- _The task_: In the entries below, the word "Alan" appears on some lines. Copy each of those lines.

- _Records provided_:
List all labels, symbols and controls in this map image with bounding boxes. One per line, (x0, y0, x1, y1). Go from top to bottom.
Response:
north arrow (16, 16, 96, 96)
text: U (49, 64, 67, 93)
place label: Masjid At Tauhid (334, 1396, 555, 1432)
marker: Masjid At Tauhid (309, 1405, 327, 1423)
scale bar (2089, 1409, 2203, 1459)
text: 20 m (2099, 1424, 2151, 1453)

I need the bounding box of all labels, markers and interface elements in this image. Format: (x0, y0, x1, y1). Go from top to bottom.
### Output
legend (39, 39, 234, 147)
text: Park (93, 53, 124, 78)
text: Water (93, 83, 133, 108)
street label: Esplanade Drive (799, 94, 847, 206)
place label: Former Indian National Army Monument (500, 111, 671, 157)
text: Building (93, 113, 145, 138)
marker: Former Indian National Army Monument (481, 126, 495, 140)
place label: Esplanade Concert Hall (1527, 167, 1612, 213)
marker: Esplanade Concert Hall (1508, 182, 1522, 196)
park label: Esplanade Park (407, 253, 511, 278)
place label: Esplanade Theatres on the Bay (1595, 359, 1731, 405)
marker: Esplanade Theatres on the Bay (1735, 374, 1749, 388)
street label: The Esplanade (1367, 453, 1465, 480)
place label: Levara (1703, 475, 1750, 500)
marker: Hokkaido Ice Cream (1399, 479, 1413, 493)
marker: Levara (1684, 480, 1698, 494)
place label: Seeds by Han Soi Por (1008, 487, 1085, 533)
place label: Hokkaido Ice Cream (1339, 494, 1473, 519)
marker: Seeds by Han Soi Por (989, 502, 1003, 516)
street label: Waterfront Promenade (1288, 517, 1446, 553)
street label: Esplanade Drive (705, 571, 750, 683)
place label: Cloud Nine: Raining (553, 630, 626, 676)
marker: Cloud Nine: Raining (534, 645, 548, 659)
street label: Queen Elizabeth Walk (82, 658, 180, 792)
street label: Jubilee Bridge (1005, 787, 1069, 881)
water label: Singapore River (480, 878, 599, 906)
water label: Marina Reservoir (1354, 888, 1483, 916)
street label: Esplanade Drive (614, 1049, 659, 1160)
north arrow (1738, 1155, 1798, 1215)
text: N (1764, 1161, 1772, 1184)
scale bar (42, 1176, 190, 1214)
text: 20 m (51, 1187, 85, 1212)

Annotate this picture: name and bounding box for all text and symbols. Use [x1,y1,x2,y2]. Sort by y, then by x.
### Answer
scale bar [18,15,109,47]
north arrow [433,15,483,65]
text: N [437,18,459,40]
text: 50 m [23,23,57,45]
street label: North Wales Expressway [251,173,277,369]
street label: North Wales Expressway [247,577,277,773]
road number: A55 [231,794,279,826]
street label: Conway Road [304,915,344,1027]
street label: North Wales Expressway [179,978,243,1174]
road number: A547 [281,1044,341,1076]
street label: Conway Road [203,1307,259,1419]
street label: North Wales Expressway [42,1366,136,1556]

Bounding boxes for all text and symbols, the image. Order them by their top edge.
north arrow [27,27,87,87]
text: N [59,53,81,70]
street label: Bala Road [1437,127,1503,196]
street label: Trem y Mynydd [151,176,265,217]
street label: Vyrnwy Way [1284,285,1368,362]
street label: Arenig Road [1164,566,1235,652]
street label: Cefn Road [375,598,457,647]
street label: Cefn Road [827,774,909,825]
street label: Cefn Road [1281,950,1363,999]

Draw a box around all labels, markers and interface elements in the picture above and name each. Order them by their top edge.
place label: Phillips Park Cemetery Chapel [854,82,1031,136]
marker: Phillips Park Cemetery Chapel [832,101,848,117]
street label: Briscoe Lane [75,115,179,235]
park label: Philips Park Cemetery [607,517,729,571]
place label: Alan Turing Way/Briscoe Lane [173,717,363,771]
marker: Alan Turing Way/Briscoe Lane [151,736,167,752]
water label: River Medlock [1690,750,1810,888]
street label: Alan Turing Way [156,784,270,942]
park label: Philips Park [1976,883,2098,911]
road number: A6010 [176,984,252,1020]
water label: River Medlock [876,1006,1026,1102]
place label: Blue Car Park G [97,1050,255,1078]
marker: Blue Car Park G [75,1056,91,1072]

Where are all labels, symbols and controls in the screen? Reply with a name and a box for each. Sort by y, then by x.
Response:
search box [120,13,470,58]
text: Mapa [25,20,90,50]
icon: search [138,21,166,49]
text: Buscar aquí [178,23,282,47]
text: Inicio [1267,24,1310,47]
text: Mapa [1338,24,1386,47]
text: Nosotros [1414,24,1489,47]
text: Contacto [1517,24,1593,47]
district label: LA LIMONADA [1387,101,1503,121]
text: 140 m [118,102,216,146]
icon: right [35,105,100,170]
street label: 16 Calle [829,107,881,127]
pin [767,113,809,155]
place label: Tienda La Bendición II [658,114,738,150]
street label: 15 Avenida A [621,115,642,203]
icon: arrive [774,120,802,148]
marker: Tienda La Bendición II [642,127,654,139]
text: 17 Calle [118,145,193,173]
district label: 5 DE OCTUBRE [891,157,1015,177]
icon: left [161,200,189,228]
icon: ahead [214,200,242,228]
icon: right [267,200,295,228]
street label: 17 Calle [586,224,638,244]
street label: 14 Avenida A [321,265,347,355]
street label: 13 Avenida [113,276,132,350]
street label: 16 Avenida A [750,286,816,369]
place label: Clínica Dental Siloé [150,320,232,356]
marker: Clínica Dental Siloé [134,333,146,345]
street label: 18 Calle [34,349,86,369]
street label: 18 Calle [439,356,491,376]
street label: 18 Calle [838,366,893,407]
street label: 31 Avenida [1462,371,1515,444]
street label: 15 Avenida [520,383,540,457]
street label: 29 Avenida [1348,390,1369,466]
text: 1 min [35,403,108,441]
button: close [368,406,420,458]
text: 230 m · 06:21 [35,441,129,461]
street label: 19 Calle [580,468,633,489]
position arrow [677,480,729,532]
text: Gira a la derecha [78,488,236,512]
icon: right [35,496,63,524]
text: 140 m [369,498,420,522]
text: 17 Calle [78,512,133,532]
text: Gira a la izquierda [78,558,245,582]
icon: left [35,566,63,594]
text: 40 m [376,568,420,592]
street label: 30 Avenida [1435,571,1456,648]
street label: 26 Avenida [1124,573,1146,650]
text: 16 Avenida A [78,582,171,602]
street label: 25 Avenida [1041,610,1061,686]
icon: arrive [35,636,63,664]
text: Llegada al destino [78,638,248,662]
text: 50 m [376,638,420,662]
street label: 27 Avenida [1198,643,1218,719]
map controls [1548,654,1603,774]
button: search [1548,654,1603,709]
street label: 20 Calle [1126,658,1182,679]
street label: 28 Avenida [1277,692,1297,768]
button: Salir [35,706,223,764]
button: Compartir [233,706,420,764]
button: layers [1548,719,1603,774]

- _Task result_:
place label: Alan Turing Way/Briscoe Lane [173,717,363,771]
marker: Alan Turing Way/Briscoe Lane [151,736,167,752]
street label: Alan Turing Way [156,784,270,942]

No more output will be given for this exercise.